During my weeklong loan in Los Angeles, I took a 4XE painted in striking “Billet Silver Metallic” to run errands in Beverly Hills, through the gritty streets of the downtown Arts District, and even off-road on some hilly trails to look at the view outside (inexplicably, I know) Pasadena.

I had recently reviewed the 392 and knew what the interior would be like: some round vents, minimal buttons across the center console, in brown or black (in my case, black); double shifters; seating for five; and 67.4 cubic feet of total rear cargo room in a hoarder’s paradise.

I had also recently driven the Magneto concept in the desert near Moab, Utah, so I had a handle on what an all-electric Jeep might feel like, too: surprisingly agile and powerful to a point that inspires confidence as you climb up sunbaked boulders, though a lot quieter than its internal-combustion engine cousin.
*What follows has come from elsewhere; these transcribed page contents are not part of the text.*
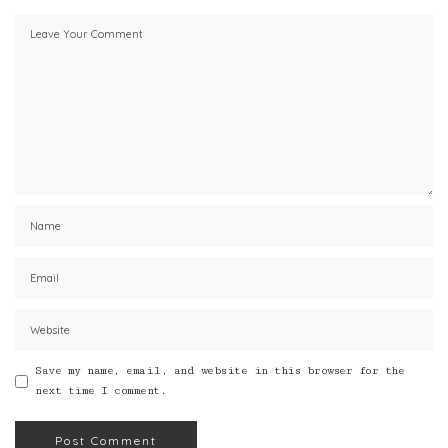
Save my name, email, and website in this browser for the
next time I comment.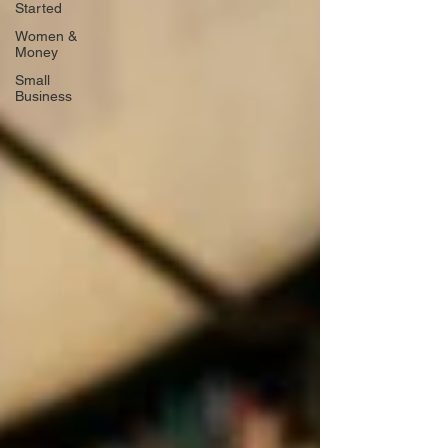
Started
Women &
Money
Small
Business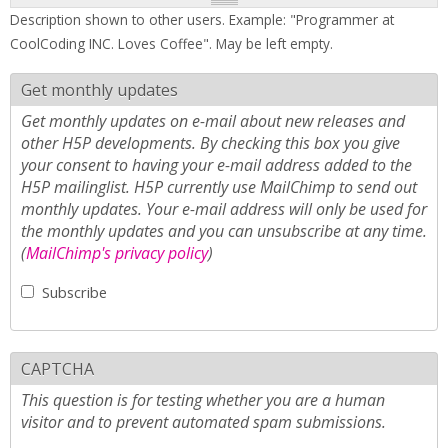
Description shown to other users. Example: "Programmer at
CoolCoding INC. Loves Coffee". May be left empty.
Get monthly updates
Get monthly updates on e-mail about new releases and
other H5P developments. By checking this box you give
your consent to having your e-mail address added to the
H5P mailinglist. H5P currently use MailChimp to send out
monthly updates. Your e-mail address will only be used for
the monthly updates and you can unsubscribe at any time.
(
MailChimp's privacy policy
)
Subscribe
CAPTCHA
This question is for testing whether you are a human
visitor and to prevent automated spam submissions.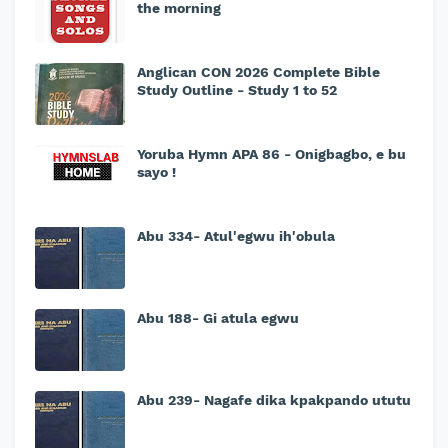
the morning
Anglican CON 2026 Complete Bible
Study Outline - Study 1 to 52
Yoruba Hymn APA 86 - Onigbagbo, e bu
sayo !
Abu 334- Atul'egwu ih'obula
Abu 188- Gi atula egwu
Abu 239- Nagafe dika kpakpando ututu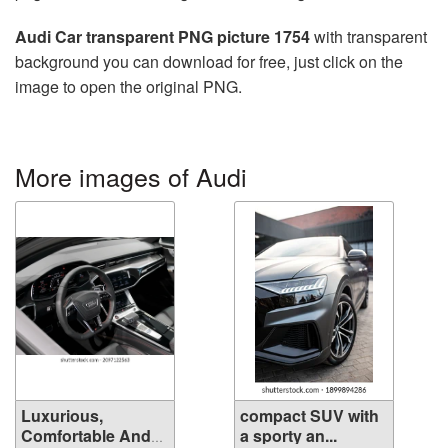
Audi Car transparent PNG picture 1754
with transparent
background you can download for free, just click on the
image to open the original PNG.
More images of Audi
Luxurious,
compact SUV with
Comfortable And
a sporty an...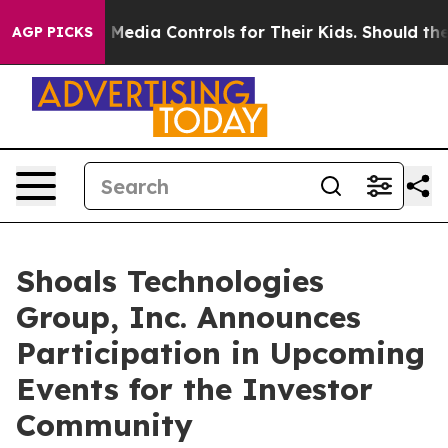
nts Social Media Controls for Their Kids. Should the US
AGP PICKS
Shoals Technologies
Group, Inc. Announces
Participation in Upcoming
Events for the Investor
Community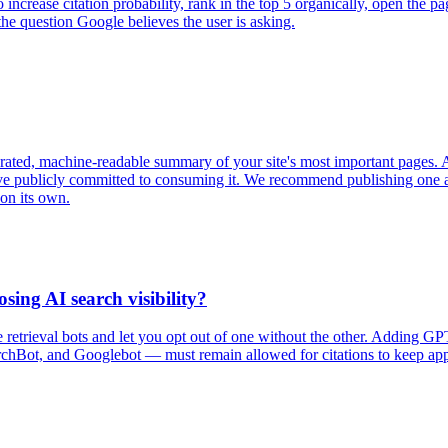
. To increase citation probability, rank in the top 5 organically, open 
he question Google believes the user is asking.
 curated, machine-readable summary of your site's most important pages
ave publicly committed to consuming it. We recommend publishing one an
 on its own.
sing AI search visibility?
ive retrieval bots and let you opt out of one without the other. Adding 
chBot, and Googlebot — must remain allowed for citations to keep appe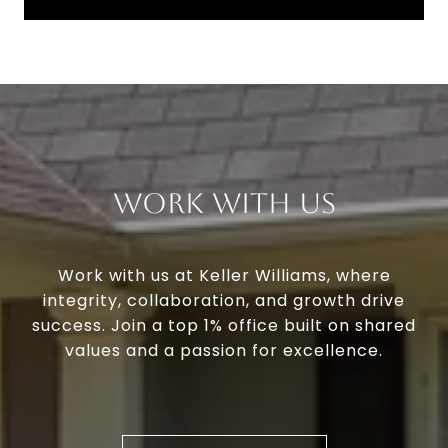
Work With Us
Work with us at Keller Williams, where
integrity, collaboration, and growth drive
success. Join a top 1% office built on shared
values and a passion for excellence.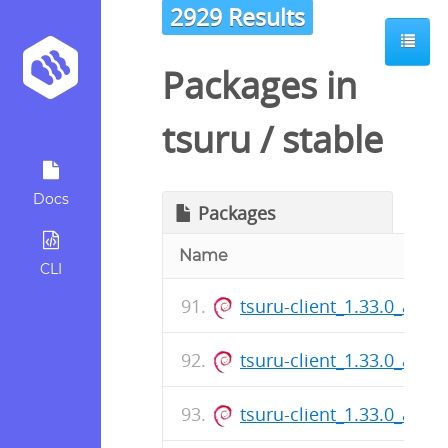
2929 Results
Packages in
tsuru
/
stable
Docs
Packages
Name
CLI
tsuru-client_1.33.0_amd
tsuru-client_1.33.0_amd
tsuru-client_1.33.0_amd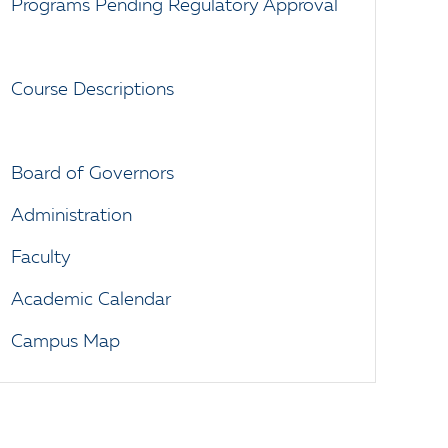
Programs Pending Regulatory Approval
Course Descriptions
Board of Governors
Administration
Faculty
Academic Calendar
Campus Map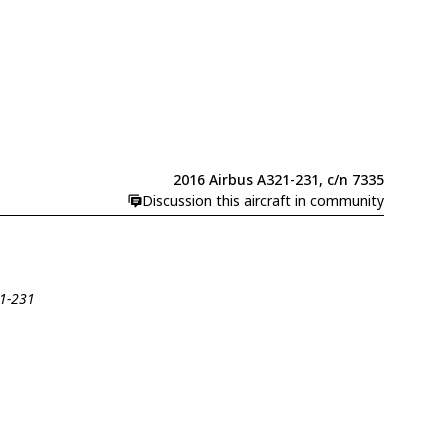
2016 Airbus A321-231, c/n 7335
Discussion this aircraft in community
21-231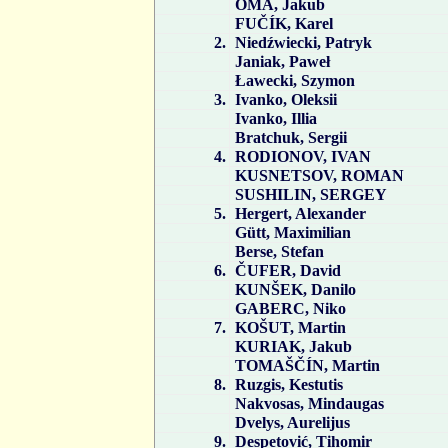
OMA, Jakub
FUČÍK, Karel
2.
Niedźwiecki, Patryk
Janiak, Paweł
Ławecki, Szymon
3.
Ivanko, Oleksii
Ivanko, Illia
Bratchuk, Sergii
4.
RODIONOV, IVAN
KUSNETSOV, ROMAN
SUSHILIN, SERGEY
5.
Hergert, Alexander
Gütt, Maximilian
Berse, Stefan
6.
ČUFER, David
KUNŠEK, Danilo
GABERC, Niko
7.
KOŠUT, Martin
KURIAK, Jakub
TOMAŠČÍN, Martin
8.
Ruzgis, Kestutis
Nakvosas, Mindaugas
Dvelys, Aurelijus
9.
Despetović, Tihomir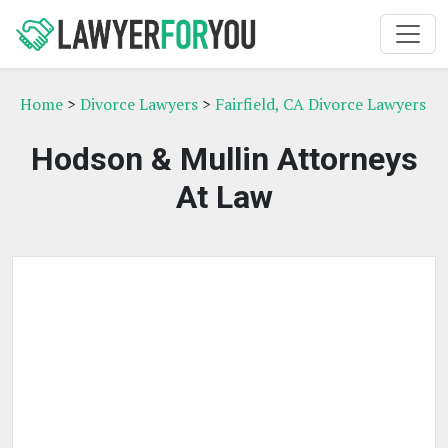
Home
>
Divorce Lawyers
>
Fairfield, CA Divorce Lawyers
Hodson & Mullin Attorneys
At Law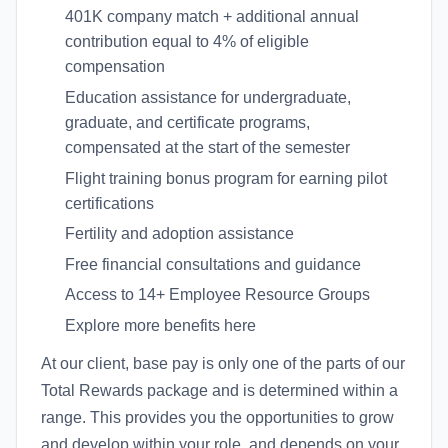
401K company match + additional annual
contribution equal to 4% of eligible
compensation
Education assistance for undergraduate,
graduate, and certificate programs,
compensated at the start of the semester
Flight training bonus program for earning pilot
certifications
Fertility and adoption assistance
Free financial consultations and guidance
Access to 14+ Employee Resource Groups
Explore more benefits here
At our client, base pay is only one of the parts of our
Total Rewards package and is determined within a
range. This provides you the opportunities to grow
and develop within your role, and depends on your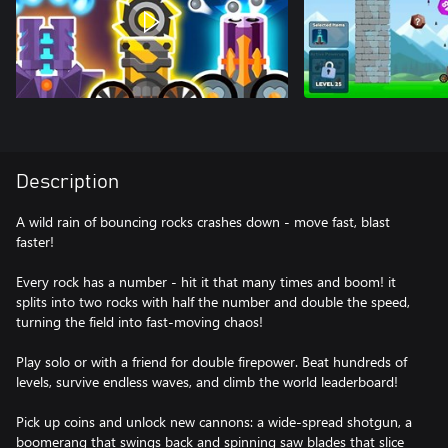
Description
A wild rain of bouncing rocks crashes down - move fast, blast
faster!
Every rock has a number - hit it that many times and boom! it
splits into two rocks with half the number and double the speed,
turning the field into fast-moving chaos!
Play solo or with a friend for double firepower. Beat hundreds of
levels, survive endless waves, and climb the world leaderboard!
Pick up coins and unlock new cannons: a wide-spread shotgun, a
boomerang that swings back and spinning saw blades that slice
What I learned from my test is how the 4XE splits the difference between the two.

With a pure-electric range of 21 miles, it started off with a faint whir, knobby tires gripping the road in that wobbly, crawly Jeep way. When it kicked in, the engine gurgled, as all Jeeps do.
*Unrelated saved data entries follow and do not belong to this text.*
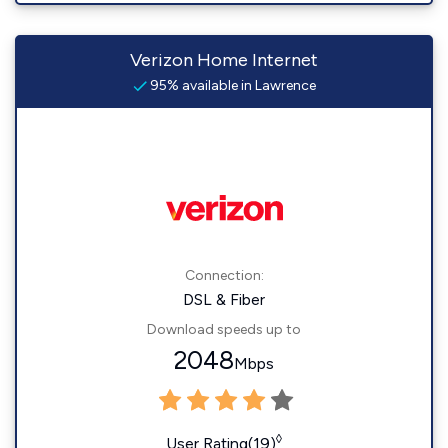
Verizon Home Internet
95% available in Lawrence
Connection:
DSL & Fiber
Download speeds up to
2048
Mbps
◊
User Rating(19)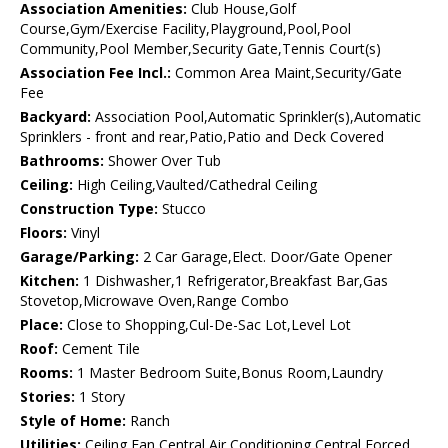
Association Amenities:
Club House,Golf
Course,Gym/Exercise Facility,Playground,Pool,Pool
Community,Pool Member,Security Gate,Tennis Court(s)
Association Fee Incl.:
Common Area Maint,Security/Gate
Fee
Backyard:
Association Pool,Automatic Sprinkler(s),Automatic
Sprinklers - front and rear,Patio,Patio and Deck Covered
Bathrooms:
Shower Over Tub
Ceiling:
High Ceiling,Vaulted/Cathedral Ceiling
Construction Type:
Stucco
Floors:
Vinyl
Garage/Parking:
2 Car Garage,Elect. Door/Gate Opener
Kitchen:
1 Dishwasher,1 Refrigerator,Breakfast Bar,Gas
Stovetop,Microwave Oven,Range Combo
Place:
Close to Shopping,Cul-De-Sac Lot,Level Lot
Roof:
Cement Tile
Rooms:
1 Master Bedroom Suite,Bonus Room,Laundry
Stories:
1 Story
Style of Home:
Ranch
Utilities:
Ceiling Fan,Central Air Conditioning,Central Forced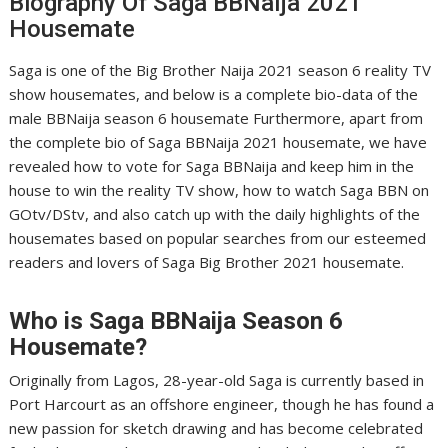
Biography Of Saga BBNaija 2021
Housemate
Saga is one of the Big Brother Naija 2021 season 6 reality TV
show housemates, and below is a complete bio-data of the
male BBNaija season 6 housemate Furthermore, apart from
the complete bio of Saga BBNaija 2021 housemate, we have
revealed how to vote for Saga BBNaija and keep him in the
house to win the reality TV show, how to watch Saga BBN on
GOtv/DStv, and also catch up with the daily highlights of the
housemates based on popular searches from our esteemed
readers and lovers of Saga Big Brother 2021 housemate.
Who is
Saga
BBNaija Season 6
Housemate?
Originally from Lagos, 28-year-old Saga is currently based in
Port Harcourt as an offshore engineer, though he has found a
new passion for sketch drawing and has become celebrated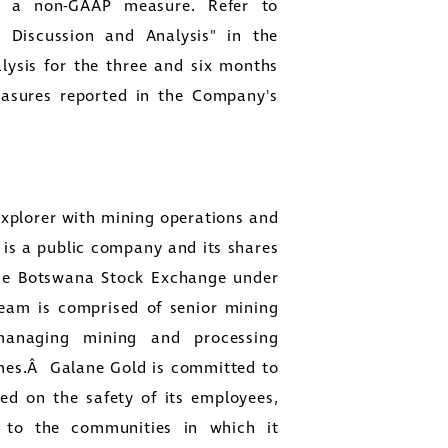
is a non-GAAP measure. Refer to
 Discussion and Analysis" in the
ysis for the three and six months
easures reported in the Company's
xplorer with mining operations and
is a public company and its shares
he Botswana Stock Exchange under
am is comprised of senior mining
 managing mining and processing
mmes.Â
Galane Gold
is committed to
ed on the safety of its employees,
g to the communities in which it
I loved the commanding ride height (10.8 inches of clearance), the practical, no-nonsense dashboard controls, the rough-and-ready feel of the steering wheel in my hands, the strong, grinding surge forward as I pressed the gas pedal.
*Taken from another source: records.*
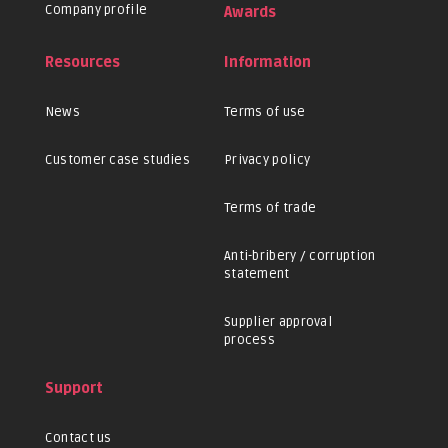
Company profile
Awards
Resources
Information
News
Terms of use
Customer case studies
Privacy policy
Terms of trade
Anti-bribery / corruption
statement
Supplier approval
process
Support
Contact us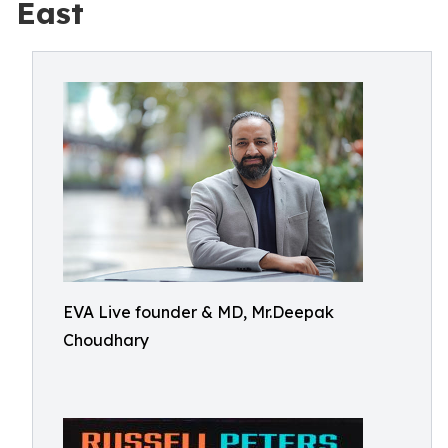
East
EVA Live founder & MD, Mr.Deepak
Choudhary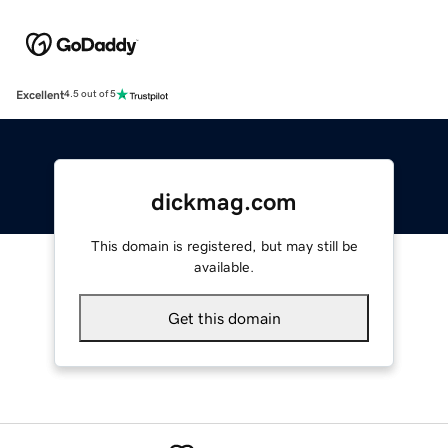
Excellent
4.5 out of 5
dickmag.com
This domain is registered, but may still be
available.
Get this domain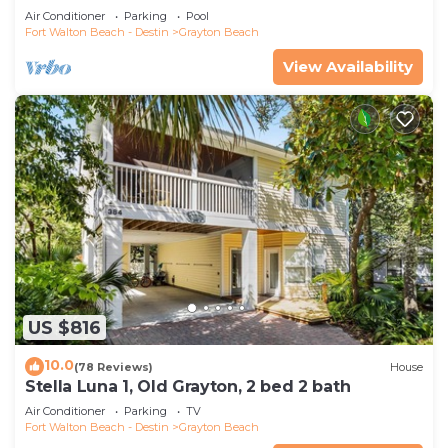
Saltwater Pool, 4 Bedrooms, 4 Baths
Air Conditioner
Parking
Pool
Fort Walton Beach - Destin
Grayton Beach
View Availability
US $816
10.0
(78 Reviews)
House
Stella Luna 1, Old Grayton, 2 bed 2 bath
Air Conditioner
Parking
TV
Fort Walton Beach - Destin
Grayton Beach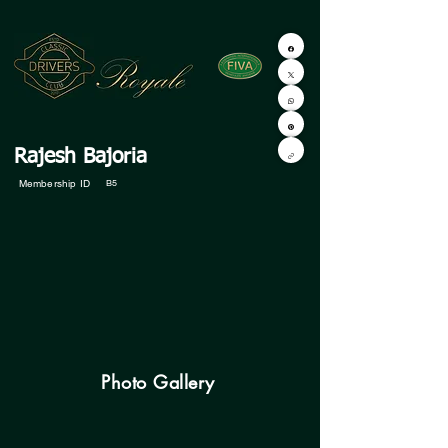
Rajesh Bajoria
Membership ID
B5
Photo Gallery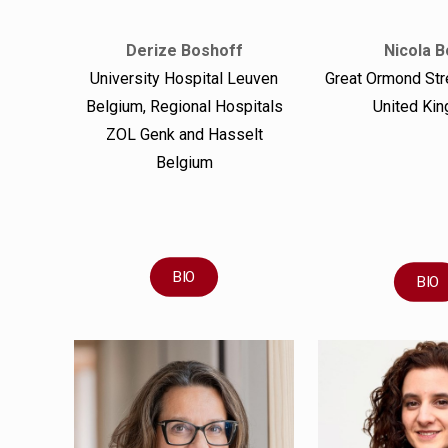
Derize Boshoff
Nicola B
University Hospital Leuven
Great Ormond Str
Belgium, Regional Hospitals
United Ki
ZOL Genk and Hasselt
Belgium
BIO
BIO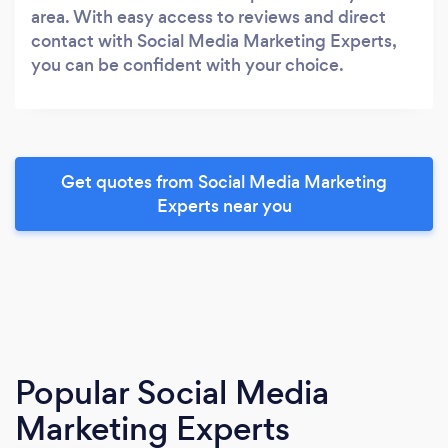
area. With easy access to reviews and direct
contact with Social Media Marketing Experts,
you can be confident with your choice.
Get quotes from Social Media Marketing
Experts near you
Popular Social Media
Marketing Experts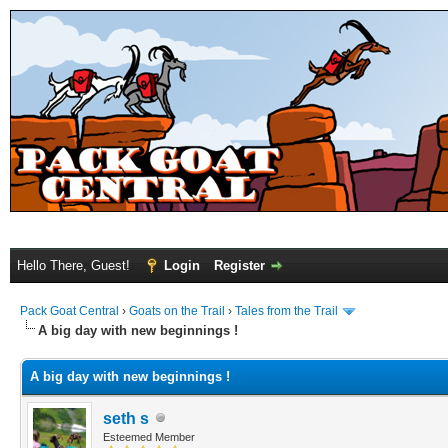
Hello There, Guest!
Login
Register
Pack Goat Central
›
Goats on the Trail
›
Tales from the Trail
A big day with new beginnings !
A big day with new beginnings !
seth s
Esteemed Member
The 4XE offers three “E Selec” settings activated by buttons to the left of the steering wheel.

After the self-explanatory “Electric” mode, the default “Hybrid” mode prioritizes battery power over gasoline until the battery is drained to a certain level, then switches to gasoline, and “eSave” mode uses the gas engine while saving battery energy for later.

Both the four-wheel drive and the regenerative brakes help recover battery charge; a one-pedal driving option allows maximum regeneration. (It’ll feel so abrupt when you leave off the gas that you often won’t need to brake much).

Along with sundry chore destinations, I drove the 4XE in the LA “river,” which I put in quotes because it is a cement flood-plain channel built in 1928 by the Army Corp of Engineers to catch water runoff from the surrounding hills.

The water in the L.A. river is less than a foot deep, but it’s nice to know the 4XE can ford up to 30 inches of water—and all of its high-voltage components are sealed to be waterproof.

Through city, highway, and off-road driving, the 4XE gets the equivalent of 49 mpg in all-electric mode, which dips down to 20 mpg in conventional gasoline-powered driving.

Twenty miles per gallon is not admirable, especially for a vehicle marketed as environmentally sensitive, but it does beat everything else, efficiency-wise, in the Jeep lineup—except the 25 mpg Wrangler Diesel. (For reference, the 392 Rubicon gets just 14 mpg.)

Hinting at Hybrid

The 4XE contains just enough clues inside and out to mark its difference from a “regular” Rubicon and earn you the praise you deserve for opting to go hybrid. (Isn’t that half the reason for getting it—so others will know about your enviro-virtue?)

It has special electric-blue accents running over the body in the form of front and rear tow hooks, exterior badges and across the hood decals. In the cabin, electric blue stitching on the seats and trim is exclusive to the hybrid model.

I’d splurge on the extensive extras list Jeep offers, since the $51,695 base model can feel bare: such things as the Cold Weather package with heated seats and remote start ($995) and leather-trimmed bucket seats ($1,695) go far to make this hybrid feel special.

I’d also buy the simple-to-use Level II Jeep-branded charger, which will fully charge the Wrangler 4XE battery in 2 hours vs. the 12 hours required if you’re using the included Level I standard charging cable. Total driving range under optimal conditions is 370 miles.

The final price of the 4XE I drove was $65,890, which included the $4,095 one-touch power-opening top.

For a hybrid middle child that bridges the gap between the old Jeep and the Jeep of the future, it would be money well spent.